▸ **Directions**
Each record should reappear exactly in your answer, minus any picture.

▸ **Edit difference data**
╔══
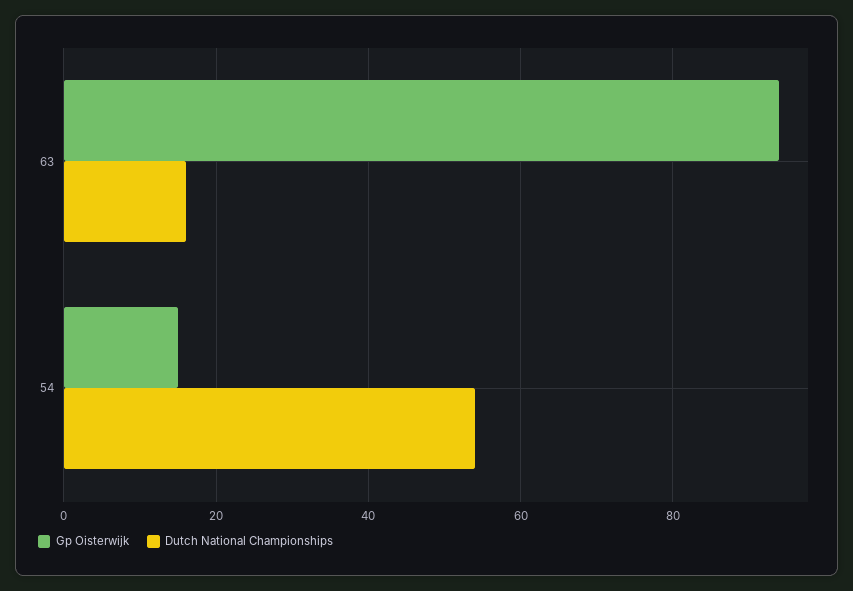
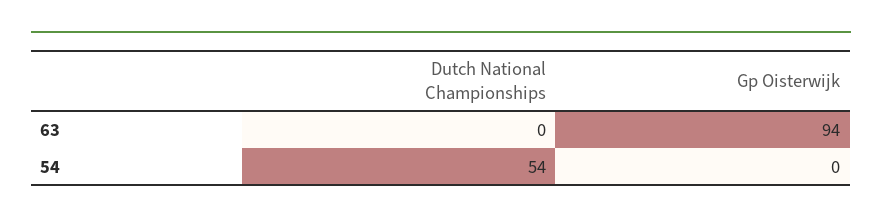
  {
    "Gp Oisterwijk": {
      "63": 94,
-     "54": 15
+     "54": 0
    },
    "Dutch National Championships": {
-     "63": 15,
+     "63": 0,
      "54": 54
    }
  }

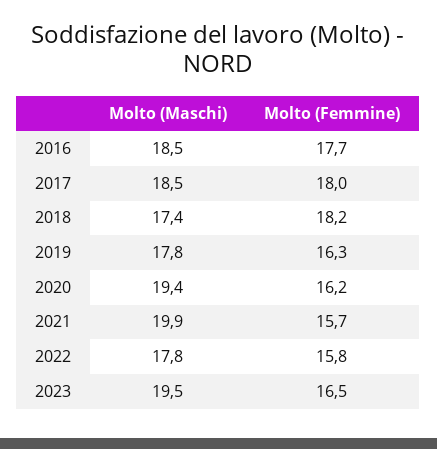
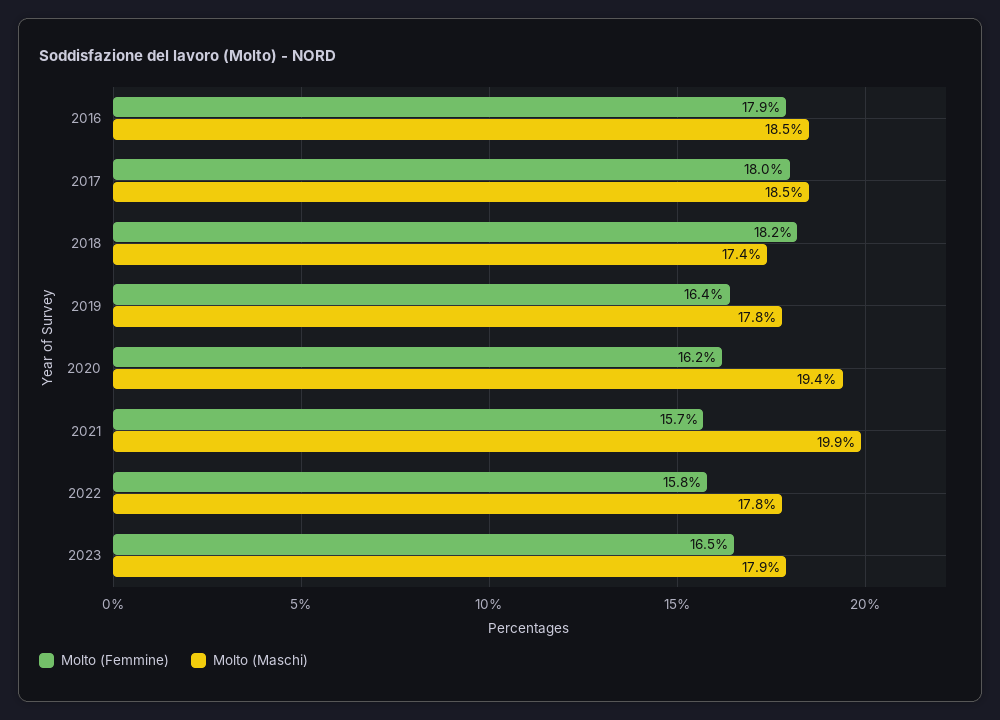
  {
    "Molto (Maschi)": {
      "2016": 18.5,
      "2017": 18.5,
      "2018": 17.4,
      "2019": 17.8,
      "2020": 19.4,
      "2021": 19.9,
      "2022": 17.8,
-     "2023": 19.5
+     "2023": 17.9
    },
    "Molto (Femmine)": {
-     "2016": 17.7,
+     "2016": 17.9,
      "2017": 18,
      "2018": 18.2,
-     "2019": 16.3,
+     "2019": 16.4,
      "2020": 16.2,
      "2021": 15.7,
      "2022": 15.8,
      "2023": 16.5
    }
  }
╚══
▸ **Completed exercise**
  {
    "Gp Oisterwijk": {
      "63": 94,
-     "54": 15
+     "54": 0
    },
    "Dutch National Championships": {
-     "63": 15,
+     "63": 0,
      "54": 54
    }
  }

  {
    "Molto (Maschi)": {
      "2016": 18.5,
      "2017": 18.5,
      "2018": 17.4,
      "2019": 17.8,
      "2020": 19.4,
      "2021": 19.9,
      "2022": 17.8,
-     "2023": 19.5
+     "2023": 17.9
    },
    "Molto (Femmine)": {
-     "2016": 17.7,
+     "2016": 17.9,
      "2017": 18,
      "2018": 18.2,
-     "2019": 16.3,
+     "2019": 16.4,
      "2020": 16.2,
      "2021": 15.7,
      "2022": 15.8,
      "2023": 16.5
    }
  }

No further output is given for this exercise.